**PROBLEM TO SOLVE**
Rewrite the lines from the line with "At how many" to the line with "What are all", both included, replacing "exceed" with "surpass" and keeping all other wording unchanged. Omit the pictures from your answer.

**DATASET**

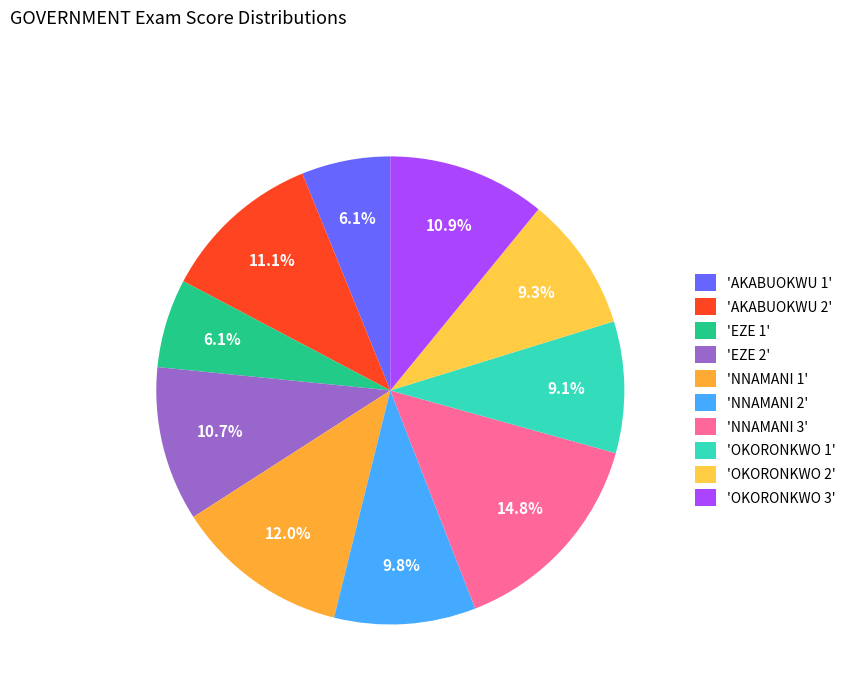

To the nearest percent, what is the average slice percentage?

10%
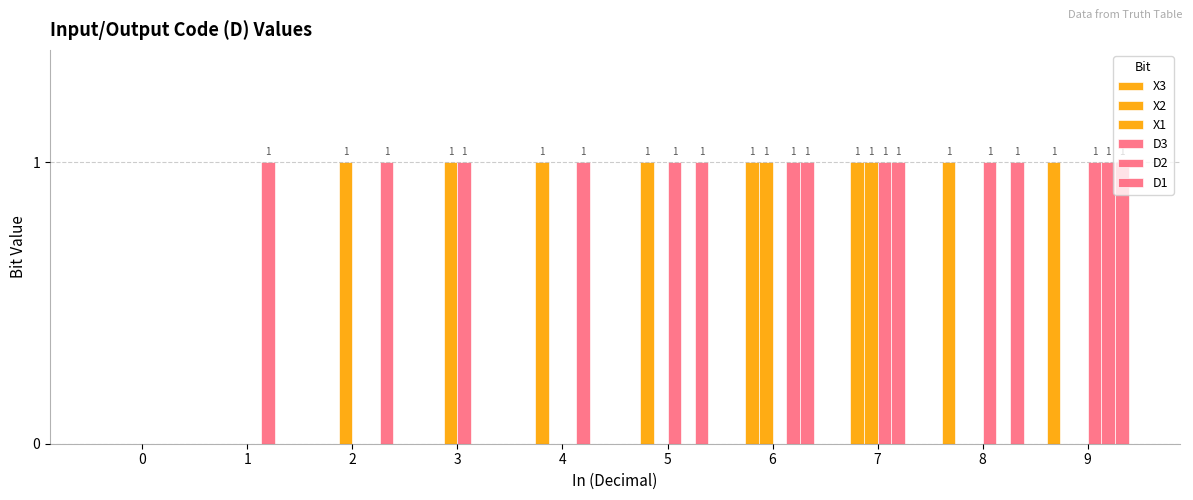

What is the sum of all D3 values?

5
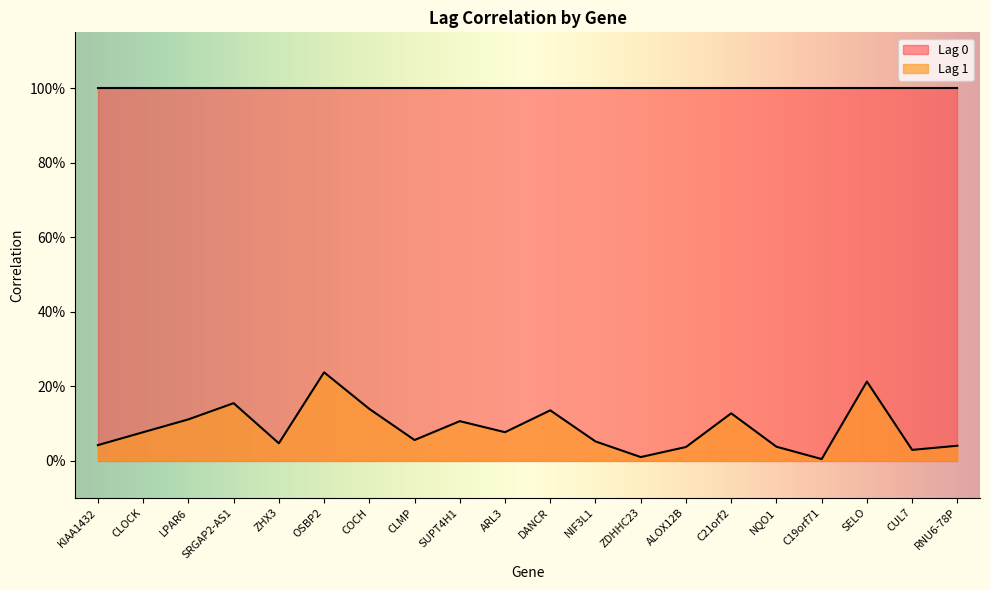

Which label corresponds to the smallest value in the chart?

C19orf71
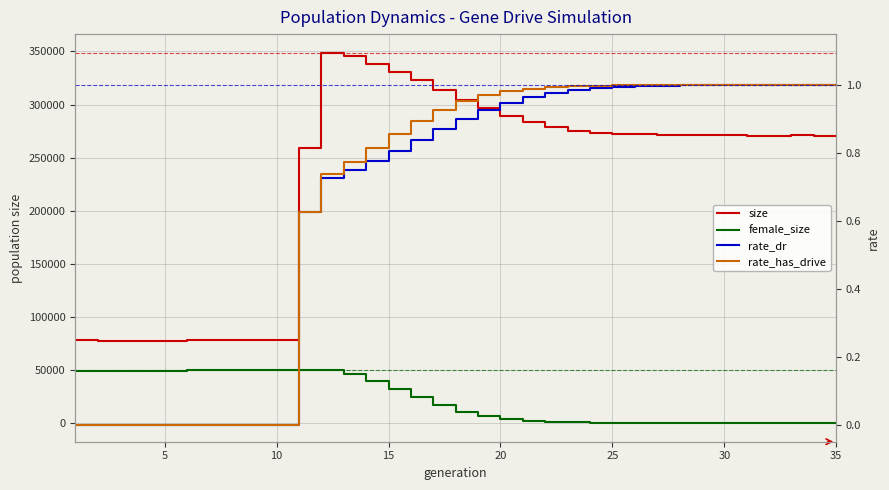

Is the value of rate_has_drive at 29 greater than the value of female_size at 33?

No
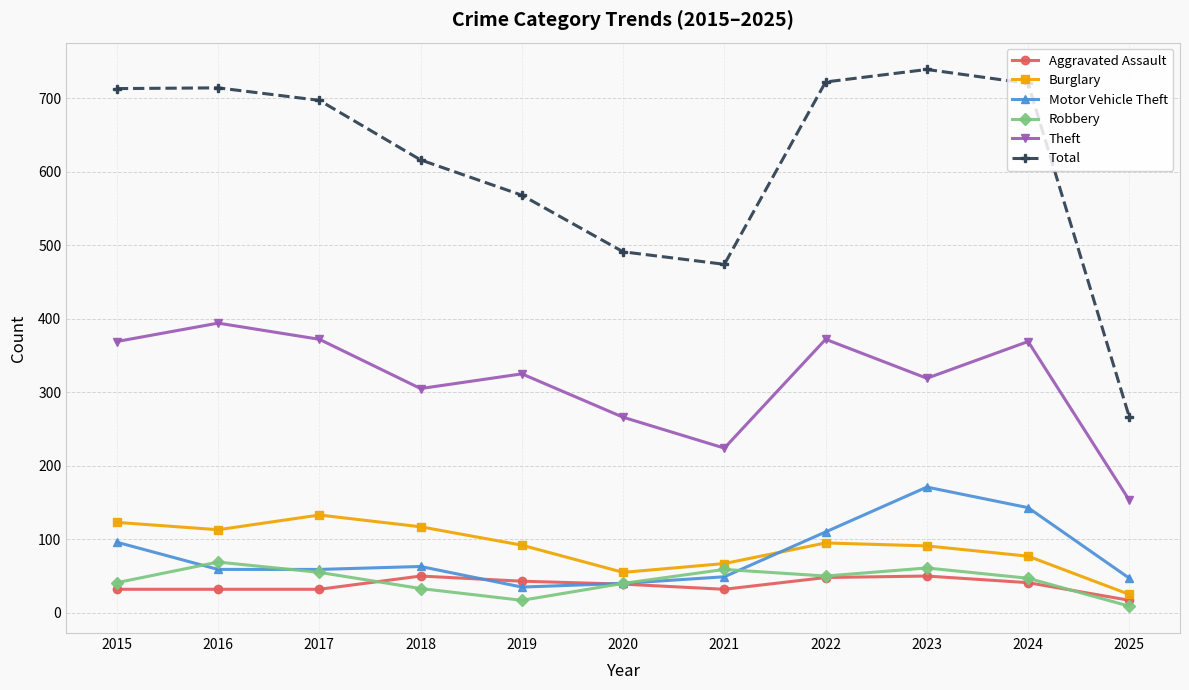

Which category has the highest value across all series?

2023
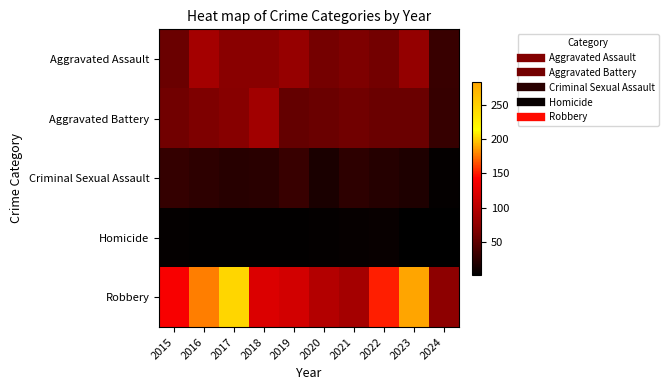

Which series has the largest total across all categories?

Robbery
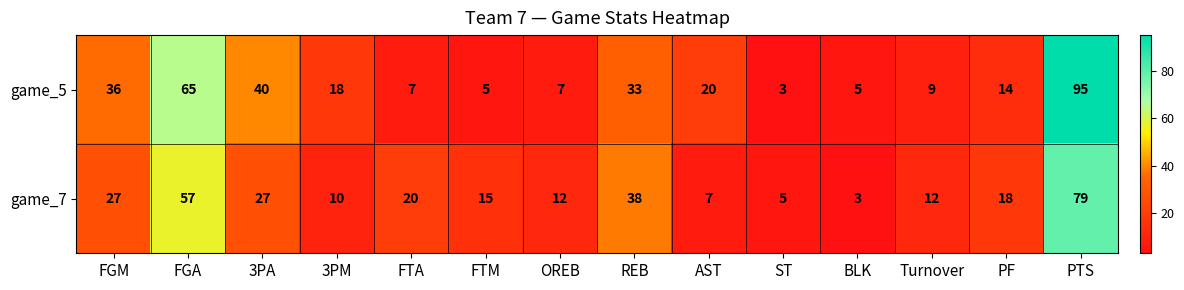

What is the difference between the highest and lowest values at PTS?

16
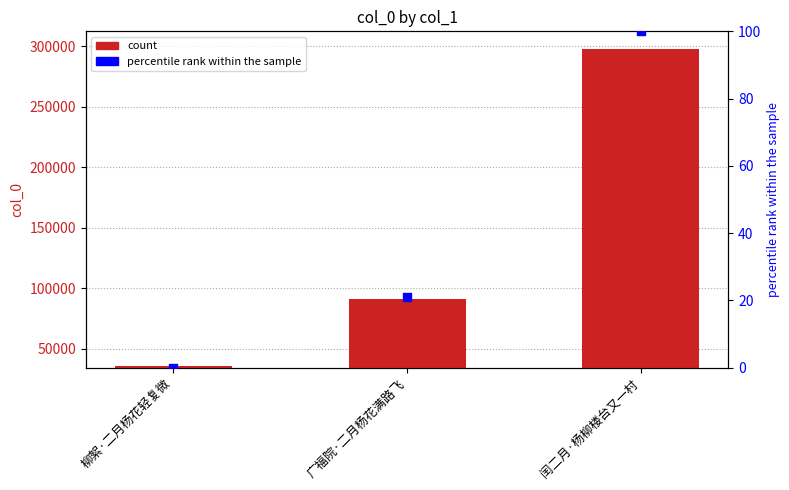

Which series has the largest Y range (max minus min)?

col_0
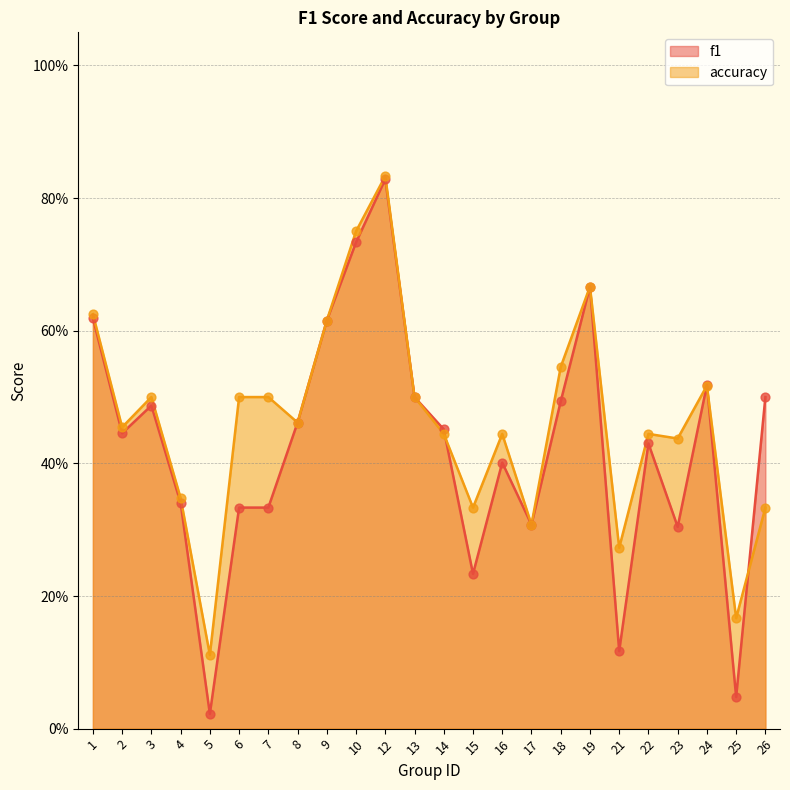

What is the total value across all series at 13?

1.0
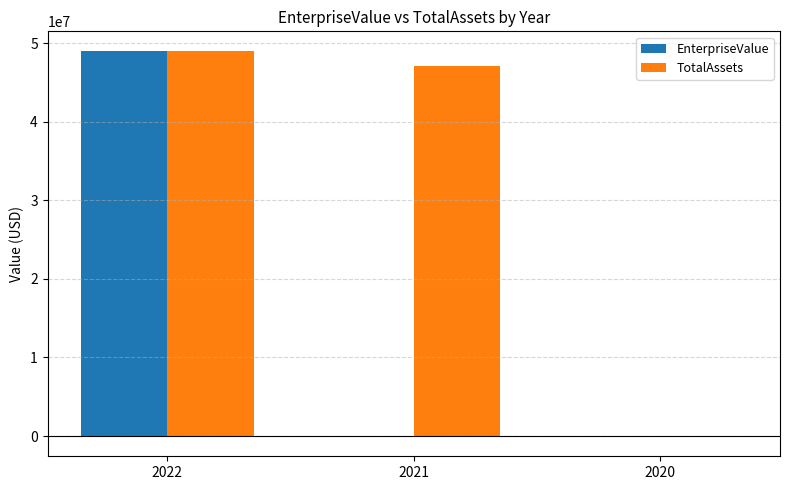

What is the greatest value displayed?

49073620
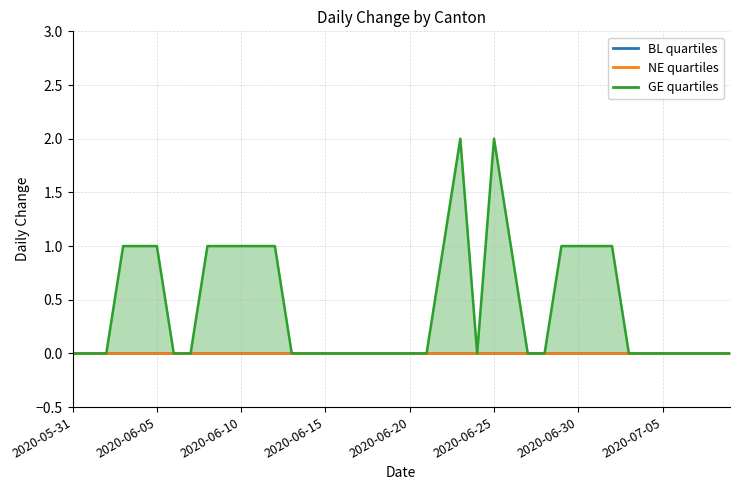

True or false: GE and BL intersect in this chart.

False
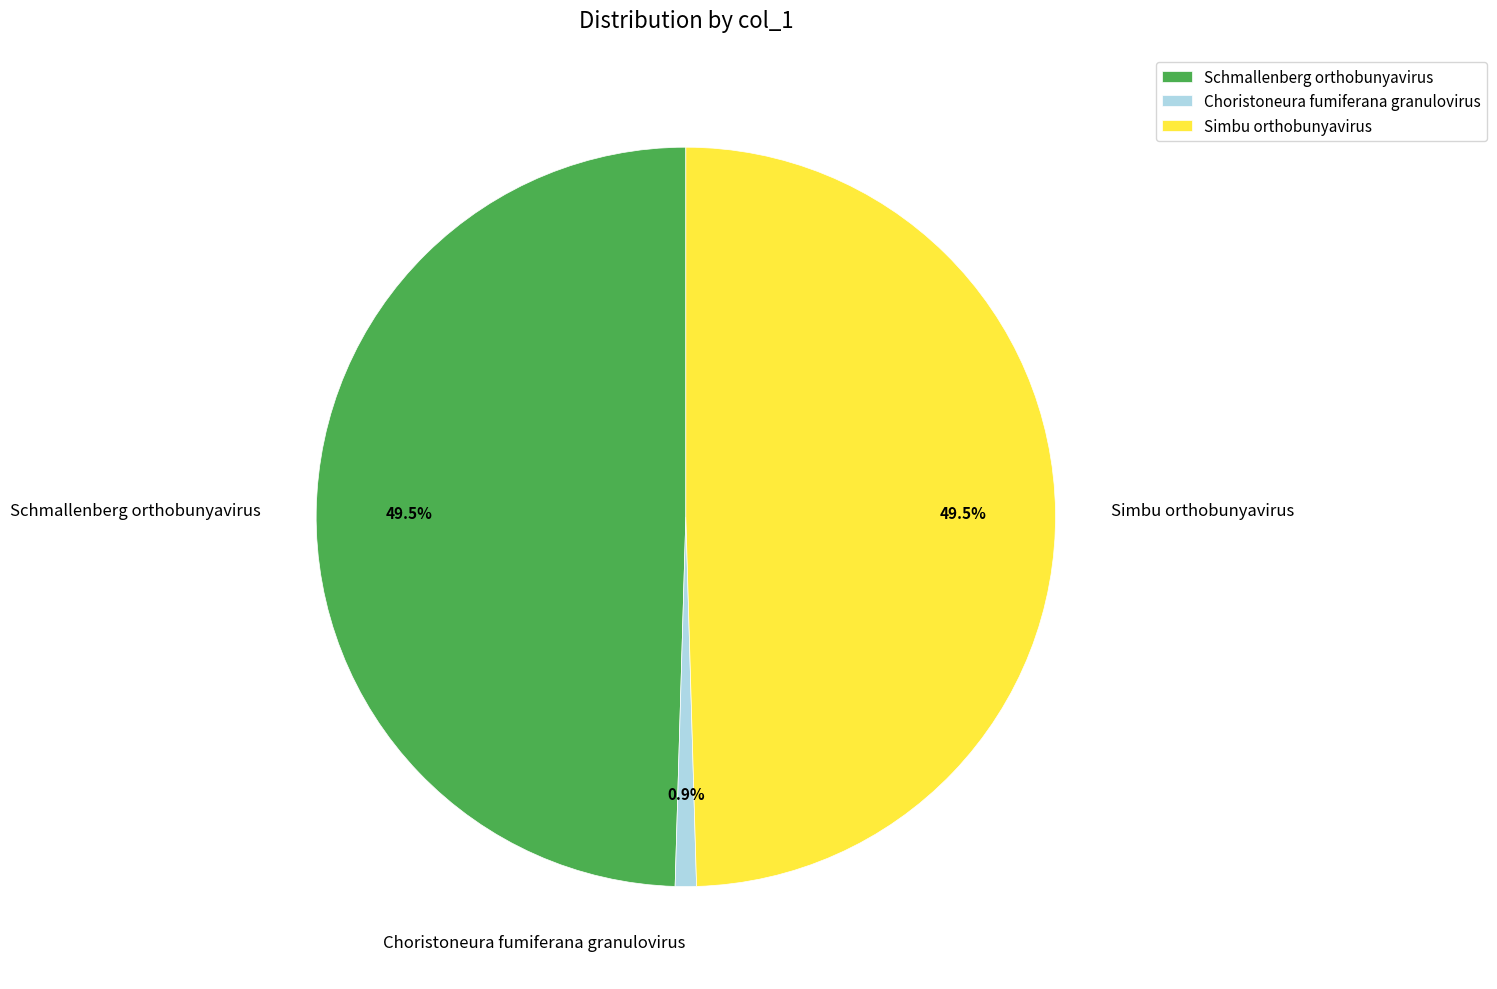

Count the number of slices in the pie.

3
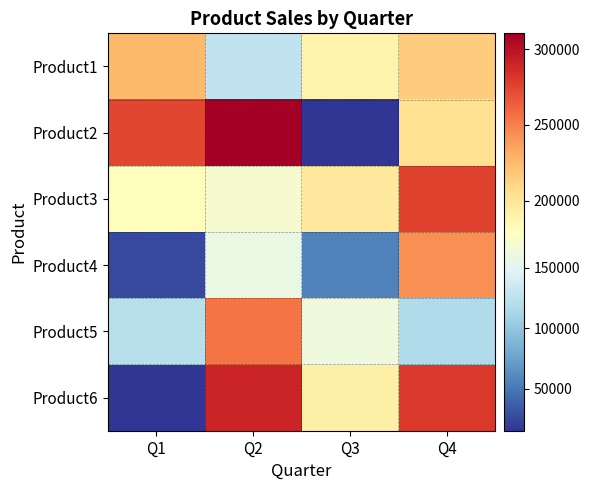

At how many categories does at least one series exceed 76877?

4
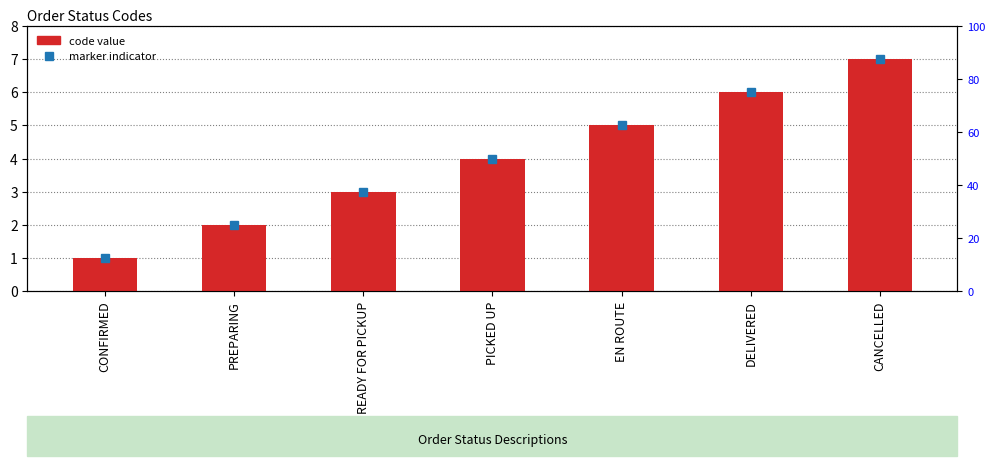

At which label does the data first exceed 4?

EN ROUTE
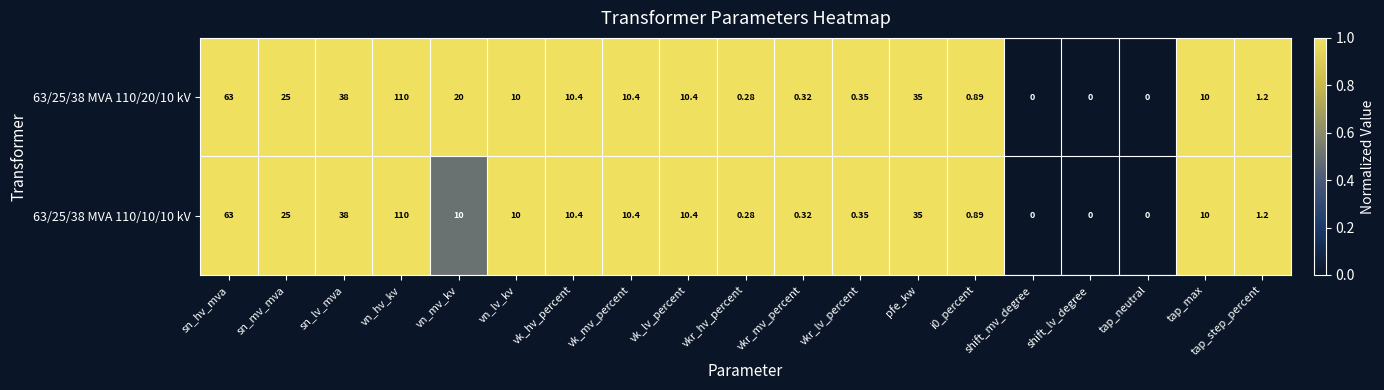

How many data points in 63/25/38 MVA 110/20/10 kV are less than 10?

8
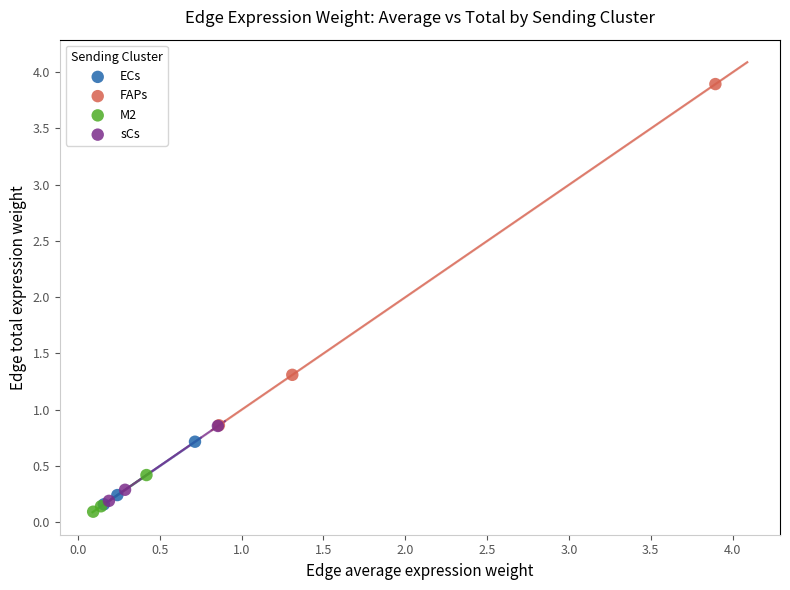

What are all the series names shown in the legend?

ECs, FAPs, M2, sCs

**RESPONSE AREA**
At how many categories does at least one series surpass 76877?

4

At which label does the data first surpass 4?

EN ROUTE

How many data points in 63/25/38 MVA 110/20/10 kV are less than 10?

8

What are all the series names shown in the legend?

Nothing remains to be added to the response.